ECLI:NL:CRVB:2017:1662
Centrale Raad van Beroep
- Hoger beroep
- Rechtspraak.nl
Hoger beroep inzake weigering WIA-uitkering en beoordeling van belastbaarheid
In deze zaak heeft de Centrale Raad van Beroep op 3 mei 2017 uitspraak gedaan in het hoger beroep van appellante tegen de weigering van haar WIA-uitkering door het Uitvoeringsinstituut werknemersverzekeringen (Uwv). Appellante, die zich op 17 september 2012 ziek meldde met psychische en lichamelijke klachten, had eerder een werkloosheidsuitkering ontvangen. Het Uwv had op 12 augustus 2014 vastgesteld dat appellante met ingang van 15 september 2014 geen recht had op een WIA-uitkering, omdat zij minder dan 35% arbeidsongeschikt werd geacht. Dit besluit werd in een later stadium door de rechtbank Rotterdam bevestigd, waarna appellante in hoger beroep ging.

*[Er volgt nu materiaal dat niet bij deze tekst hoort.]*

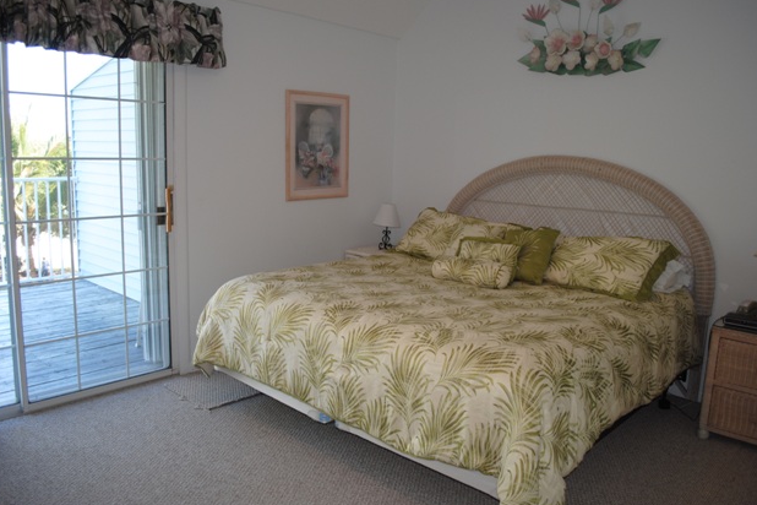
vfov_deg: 46.4
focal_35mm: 28
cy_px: 254
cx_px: 376
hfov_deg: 65.5
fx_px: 589
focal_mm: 18
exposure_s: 1/100
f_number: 3.5
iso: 200
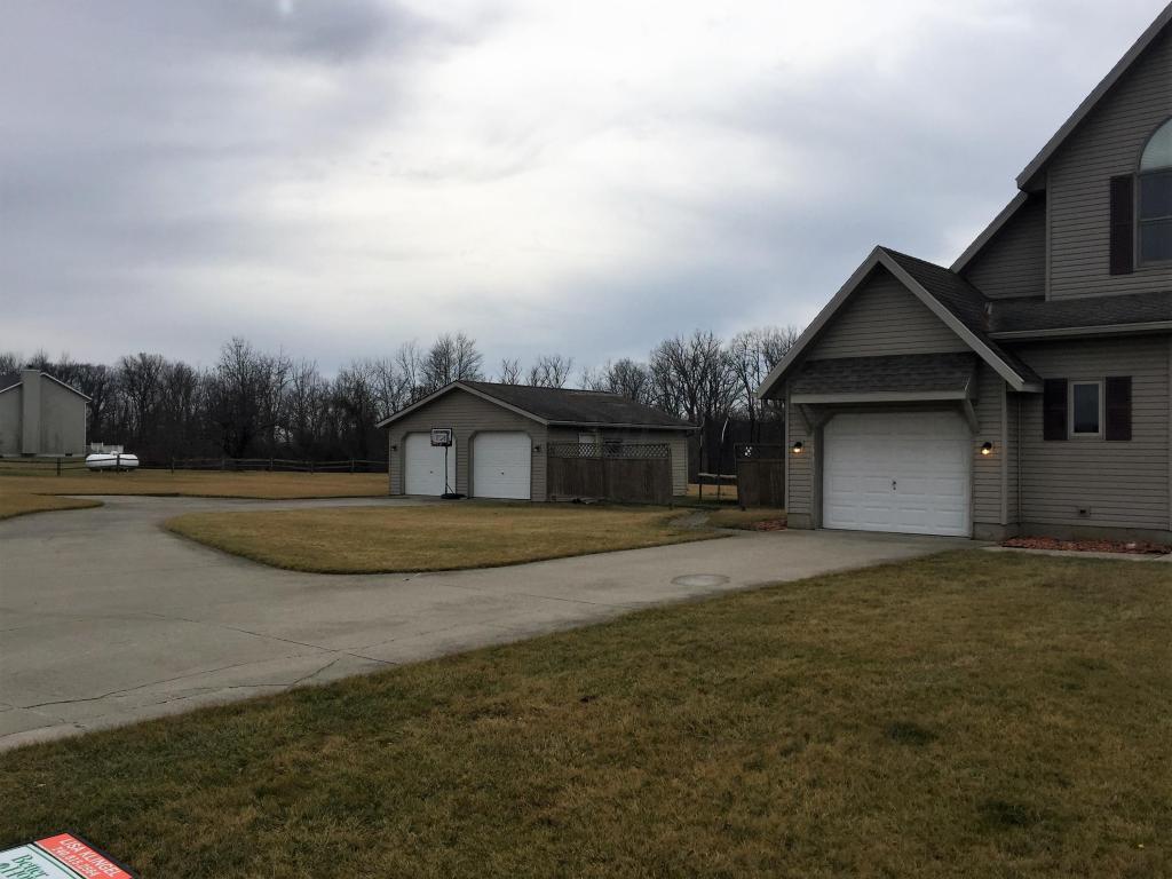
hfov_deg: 61.7
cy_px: 440
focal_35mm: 29
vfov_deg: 48.2
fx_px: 982
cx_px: 586
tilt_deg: +2.3
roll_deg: -2.2
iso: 32
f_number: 2.2
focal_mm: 4.15
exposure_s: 1/1364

De Centrale Raad van Beroep heeft de gronden die appellante naar voren heeft gebracht in bezwaar en beroep afdoende besproken en verworpen. De Raad oordeelde dat er geen aanleiding was om aan te nemen dat de belastbaarheid van appellante met de Functionele Mogelijkhedenlijst (FML) was overschat. De rechtbank had eerder geoordeeld dat het verzekeringsgeneeskundig onderzoek zorgvuldig was verricht en dat de medische situatie van appellante op de datum in geding adequaat was beoordeeld. De Raad onderschreef deze conclusie en stelde vast dat de geselecteerde functies voor appellante geen overschrijding van haar belastbaarheid opleverden.
De Raad bevestigde de aangevallen uitspraak en wees het verzoek om schadevergoeding af. Er was geen aanleiding voor een veroordeling in de proceskosten. De uitspraak werd openbaar gedaan op 3 mei 2017.